Task
Every line below that has the word "index" counts once; report how many lines that makes, with no other words.

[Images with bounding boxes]
* * * * *

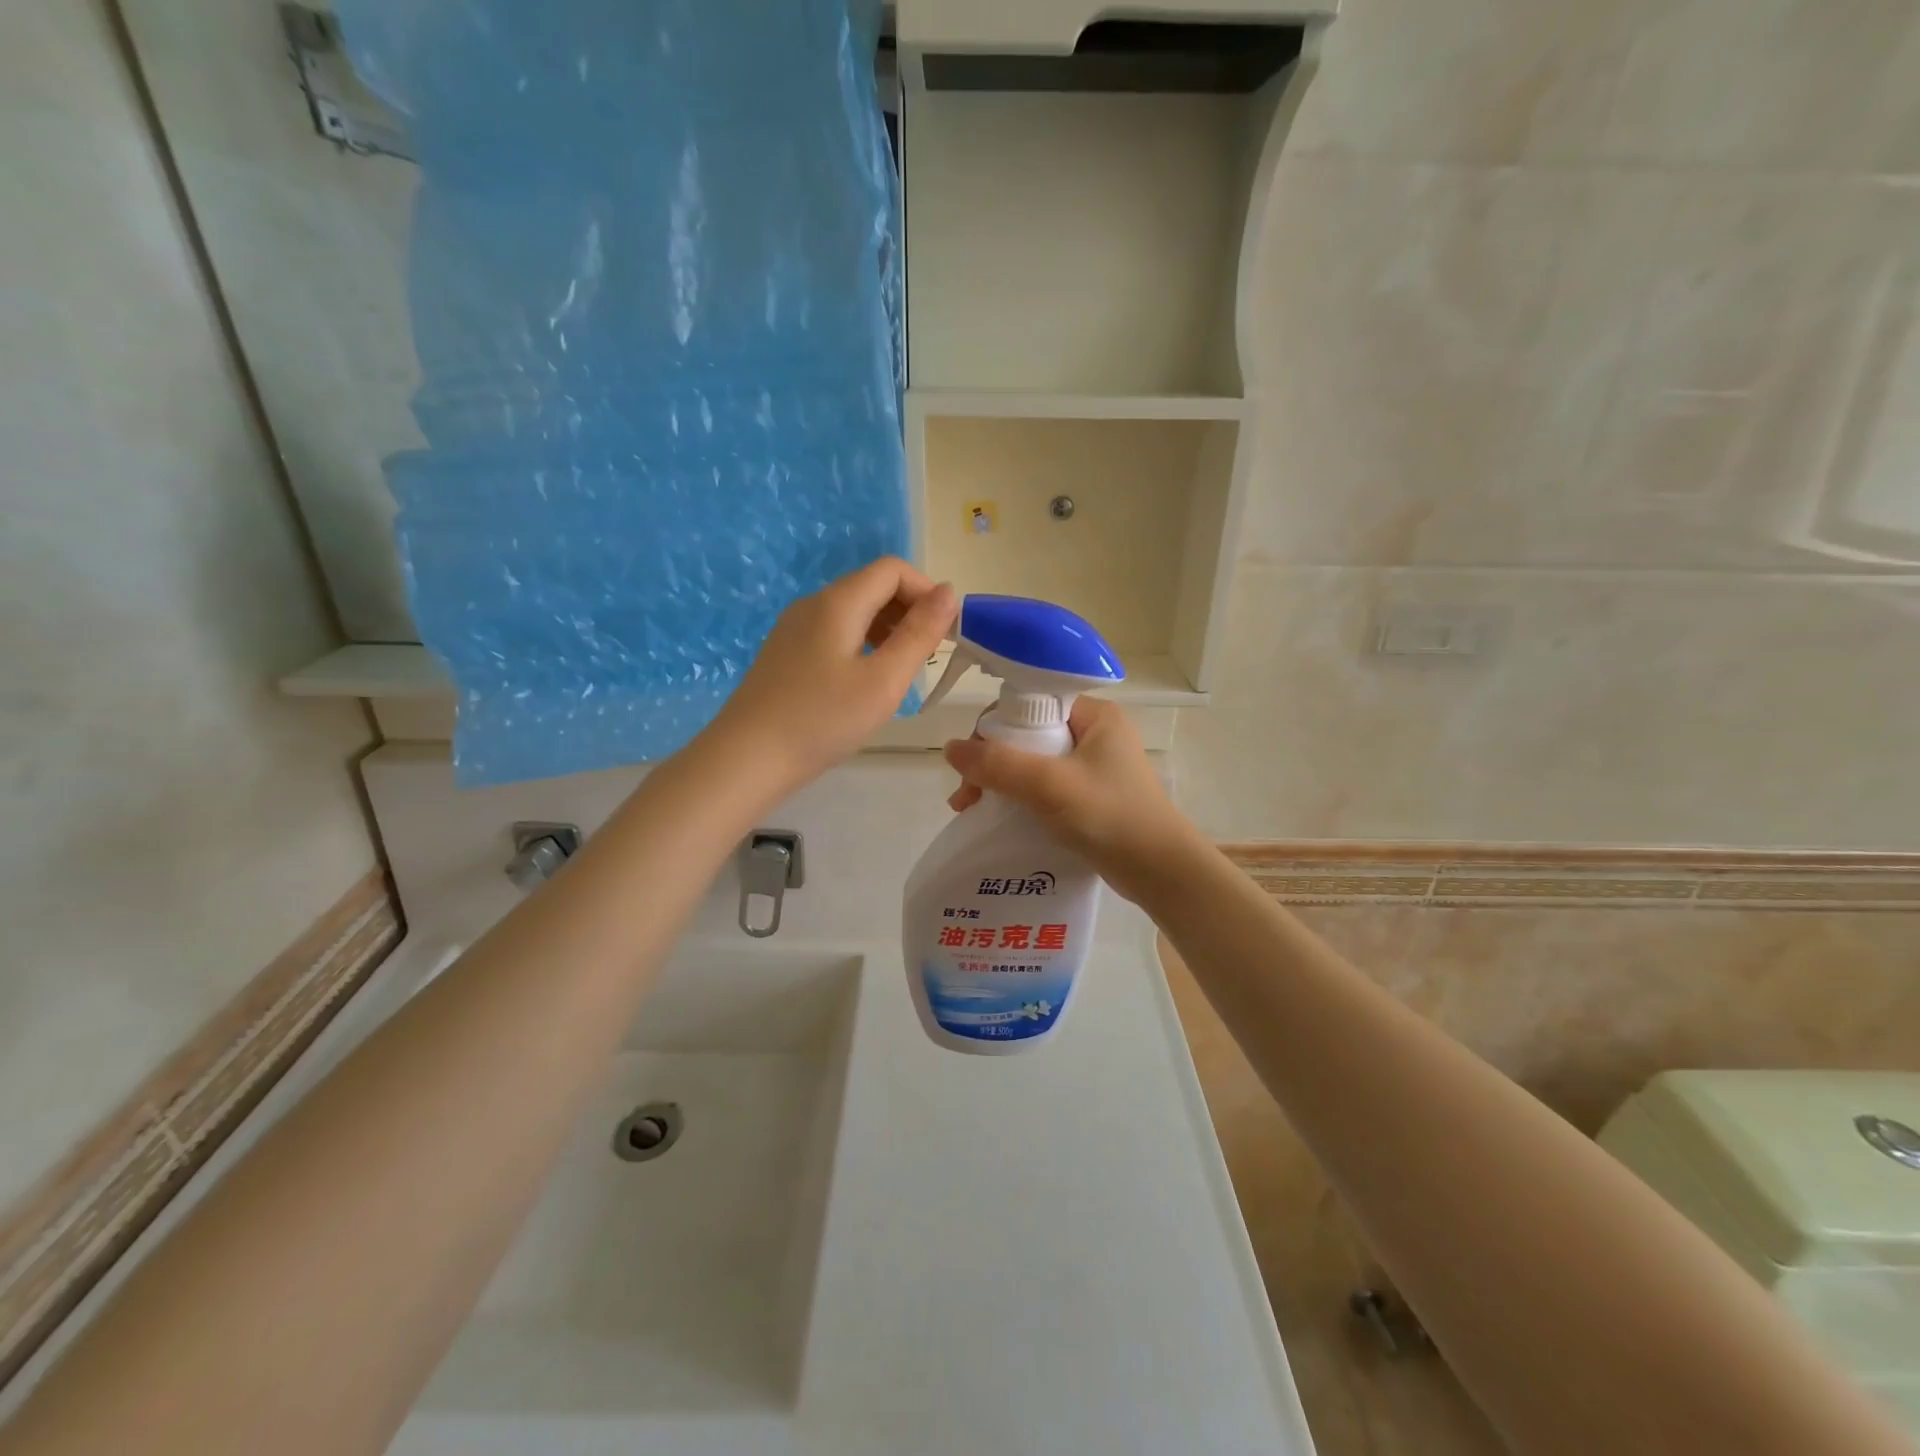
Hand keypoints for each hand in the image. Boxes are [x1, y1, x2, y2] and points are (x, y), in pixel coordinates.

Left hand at [706, 557, 956, 792]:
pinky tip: (868, 682)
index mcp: (838, 602)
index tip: (946, 632)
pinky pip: (835, 633)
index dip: (927, 591)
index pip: (893, 570)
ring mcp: (795, 628)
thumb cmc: (822, 720)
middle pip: (872, 587)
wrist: (747, 759)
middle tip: (930, 656)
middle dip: (910, 611)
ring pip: (854, 611)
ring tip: (903, 671)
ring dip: (888, 629)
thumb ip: (919, 634)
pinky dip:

* * * * *

Reply
4